Die Stadt Weißenhorn forstet für den Klimaschutz auf

Die Stadt Weißenhorn will bestehende Waldflächen vergrößern oder miteinander verbinden. Das Konzept Klimawald sieht vor, dass sich Bürger, Firmen und andere Einrichtungen am Aufbau der neuen Wälder beteiligen.
Bild: Archivfoto Bernhard Weizenegger

Plus Der Weißenhorner Stadtförster stellt sein Konzept für den Klimawald vor. Dabei zeigt sich: Es wird zu Konflikten mit der Landwirtschaft kommen.

Zusätzliche Bäume pflanzen, die Kohlendioxid (CO2) binden und so einen Beitrag zur Reduzierung des Treibhausgases leisten – das ist die Grundidee eines Klimawaldes. Auf Beschluss des Stadtrates nimmt sich Weißenhorn eines solchen Projekts an.
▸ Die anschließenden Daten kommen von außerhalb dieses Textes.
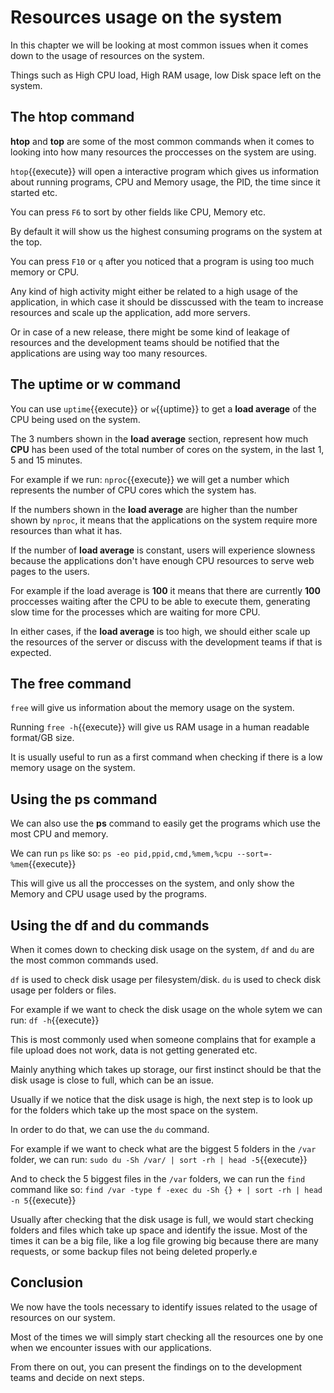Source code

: # Resources usage on the system

In this chapter we will be looking at most common issues when it comes down to the usage of resources on the system.

Things such as High CPU load, High RAM usage, low Disk space left on the system.

## The **htop** command

**htop** and **top** are some of the most common commands when it comes to looking into how many resources the proccesses on the system are using.

`htop`{{execute}} will open a interactive program which gives us information about running programs, CPU and Memory usage, the PID, the time since it started etc.

You can press `F6` to sort by other fields like CPU, Memory etc. 

By default it will show us the highest consuming programs on the system at the top.

You can press `F10` or `q` after you noticed that a program is using too much memory or CPU.

Any kind of high activity might either be related to a high usage of the application, in which case it should be disscussed with the team to increase resources and scale up the application, add more servers.

Or in case of a new release, there might be some kind of leakage of resources and the development teams should be notified that the applications are using way too many resources.

## The **uptime** or **w** command

You can use `uptime`{{execute}} or `w`{{uptime}} to get a **load average** of the CPU being used on the system.

The 3 numbers shown in the **load average** section, represent how much **CPU** has been used of the total number of cores on the system, in the last 1, 5 and 15 minutes.

For example if we run: `nproc`{{execute}} we will get a number which represents the number of CPU cores which the system has.

If the numbers shown in the **load average** are higher than the number shown by `nproc`, it means that the applications on the system require more resources than what it has.

If the number of **load average** is constant, users will experience slowness because the applications don't have enough CPU resources to serve web pages to the users.

For example if the load average is **100** it means that there are currently **100** proccesses waiting after the CPU to be able to execute them, generating slow time for the processes which are waiting for more CPU.

In either cases, if the **load average** is too high, we should either scale up the resources of the server or discuss with the development teams if that is expected.

## The **free** command

`free` will give us information about the memory usage on the system.

Running `free -h`{{execute}} will give us RAM usage in a human readable format/GB size.

It is usually useful to run as a first command when checking if there is a low memory usage on the system.

## Using the **ps** command

We can also use the **ps** command to easily get the programs which use the most CPU and memory.

We can run `ps` like so: `ps -eo pid,ppid,cmd,%mem,%cpu --sort=-%mem`{{execute}}

This will give us all the proccesses on the system, and only show the Memory and CPU usage used by the programs.

## Using the **df** and **du** commands

When it comes down to checking disk usage on the system, `df` and `du` are the most common commands used.

`df` is used to check disk usage per filesystem/disk.
`du` is used to check disk usage per folders or files.

For example if we want to check the disk usage on the whole sytem we can run: `df -h`{{execute}}

This is most commonly used when someone complains that for example a file upload does not work, data is not getting generated etc.

Mainly anything which takes up storage, our first instinct should be that the disk usage is close to full, which can be an issue.

Usually if we notice that the disk usage is high, the next step is to look up for the folders which take up the most space on the system.

In order to do that, we can use the `du` command.

For example if we want to check what are the biggest 5 folders in the `/var` folder, we can run: `sudo du -Sh /var/ | sort -rh | head -5`{{execute}}

And to check the 5 biggest files in the `/var` folders, we can run the `find` command like so: `find /var -type f -exec du -Sh {} + | sort -rh | head -n 5`{{execute}}

Usually after checking that the disk usage is full, we would start checking folders and files which take up space and identify the issue. Most of the times it can be a big file, like a log file growing big because there are many requests, or some backup files not being deleted properly.e

## Conclusion

We now have the tools necessary to identify issues related to the usage of resources on our system.

Most of the times we will simply start checking all the resources one by one when we encounter issues with our applications.

From there on out, you can present the findings on to the development teams and decide on next steps.
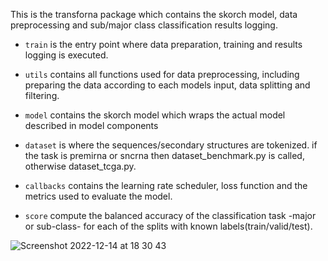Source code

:This is the transforna package which contains the skorch model, data preprocessing and sub/major class classification results logging.

- `train` is the entry point where data preparation, training and results logging is executed.

- `utils` contains all functions used for data preprocessing, including preparing the data according to each models input, data splitting and filtering.

- `model` contains the skorch model which wraps the actual model described in model components

- `dataset` is where the sequences/secondary structures are tokenized. if the task is premirna or sncrna then dataset_benchmark.py is called, otherwise dataset_tcga.py.

- `callbacks` contains the learning rate scheduler, loss function and the metrics used to evaluate the model.
- `score` compute the balanced accuracy of the classification task -major or sub-class- for each of the splits with known labels(train/valid/test). 

![Screenshot 2022-12-14 at 18 30 43](https://user-images.githubusercontent.com/82571392/207665995-cae86d2d-78a0-498a-9504-2397aa2da344.png)
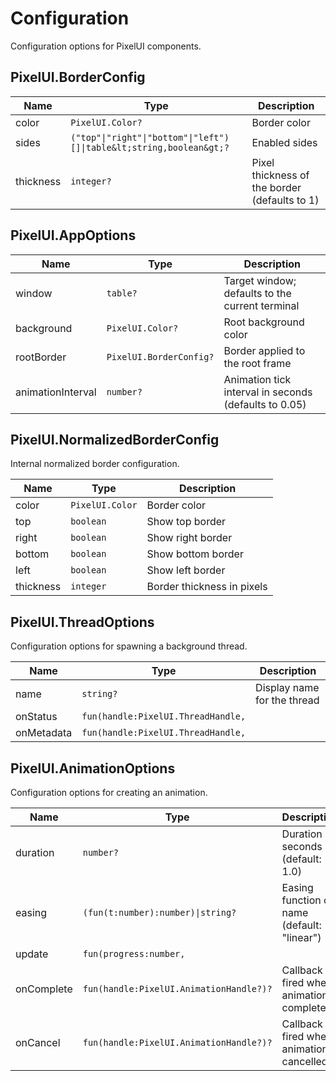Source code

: # Configuration

Configuration options for PixelUI components.

## PixelUI.BorderConfig

| Name | Type | Description |
|------|------|-------------|
| color | `PixelUI.Color?` | Border color |
| sides | `("top"\|"right"\|"bottom"\|"left")[]\|table&lt;string,boolean&gt;?` | Enabled sides |
| thickness | `integer?` | Pixel thickness of the border (defaults to 1) |

## PixelUI.AppOptions

| Name | Type | Description |
|------|------|-------------|
| window | `table?` | Target window; defaults to the current terminal |
| background | `PixelUI.Color?` | Root background color |
| rootBorder | `PixelUI.BorderConfig?` | Border applied to the root frame |
| animationInterval | `number?` | Animation tick interval in seconds (defaults to 0.05) |

## PixelUI.NormalizedBorderConfig

Internal normalized border configuration.

| Name | Type | Description |
|------|------|-------------|
| color | `PixelUI.Color` | Border color |
| top | `boolean` | Show top border |
| right | `boolean` | Show right border |
| bottom | `boolean` | Show bottom border |
| left | `boolean` | Show left border |
| thickness | `integer` | Border thickness in pixels |

## PixelUI.ThreadOptions

Configuration options for spawning a background thread.

| Name | Type | Description |
|------|------|-------------|
| name | `string?` | Display name for the thread |
| onStatus | `fun(handle:PixelUI.ThreadHandle,` |  |
| onMetadata | `fun(handle:PixelUI.ThreadHandle,` |  |

## PixelUI.AnimationOptions

Configuration options for creating an animation.

| Name | Type | Description |
|------|------|-------------|
| duration | `number?` | Duration in seconds (default: 1.0) |
| easing | `(fun(t:number):number)\|string?` | Easing function or name (default: "linear") |
| update | `fun(progress:number,` |  |
| onComplete | `fun(handle:PixelUI.AnimationHandle?)?` | Callback fired when animation completes |
| onCancel | `fun(handle:PixelUI.AnimationHandle?)?` | Callback fired when animation is cancelled |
Der Mann, der das Vorhaben in Gang bringen soll, ist mit dem Begriff allerdings nicht ganz glücklich: „Eigentlich ist jeder Wald ein Klimawald“, sagte der Stadtförster Max Miller am Montagabend im Stadtrat, bevor er sein Konzept vorstellte.

Um die Pflanzung von „Placebo-Bäumchen“ geht es dabei nicht, wie Bürgermeister Wolfgang Fendt eingangs noch betont hatte. Es sollen keine Einzelwälder gepflanzt, sondern bestehende Waldflächen vergrößert oder miteinander verbunden werden. Bürger, Firmen und andere Einrichtungen sollen sich mit einbringen. Und: Auf die Landwirtschaft muss Rücksicht genommen werden. Denn – auch das sagte Fendt vorneweg – wenn für eine Aufforstung landwirtschaftliche Flächen herangezogen würden, dann würden die von Bauern bestellten Flächen kleiner. Landwirte könnten dann gezwungen sein, diese intensiver zu bewirtschaften.
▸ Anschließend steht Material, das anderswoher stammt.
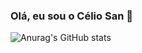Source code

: ### Olá, eu sou o Célio San 👋

![Anurag's GitHub stats](https://github-readme-stats.vercel.app/api?San736yet=anuraghazra&show_icons=true)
Bürger und Firmen können ab 2021 Geld auf ein Spendenkonto überweisen

Auf die Konflikte mit der Landwirtschaft ging Stadtförster Miller später noch näher ein. Zunächst aber sprach er über seine Arbeitsgrundlage: Schon ein vor Jahrzehnten beschlossener Flächennutzungsplan habe sogenannte Aufforstungsgewanne vorgesehen. Miller konzentrierte sich in seinem Konzept auf Waldflächen, die ohnehin der Stadt gehören oder für die in den nächsten Jahren der Pachtvertrag ausläuft. Und er bezog bereits geplante Aufforstungen mit ein. Auf insgesamt zehn Jahre ist das Konzept zunächst angelegt. Bei einer jährlichen Aufforstung von zweieinhalb Hektar könnten Millers Berechnungen zufolge insgesamt 1100 Tonnen CO2 in Kohlenstoff und Sauerstoff umgewandelt werden.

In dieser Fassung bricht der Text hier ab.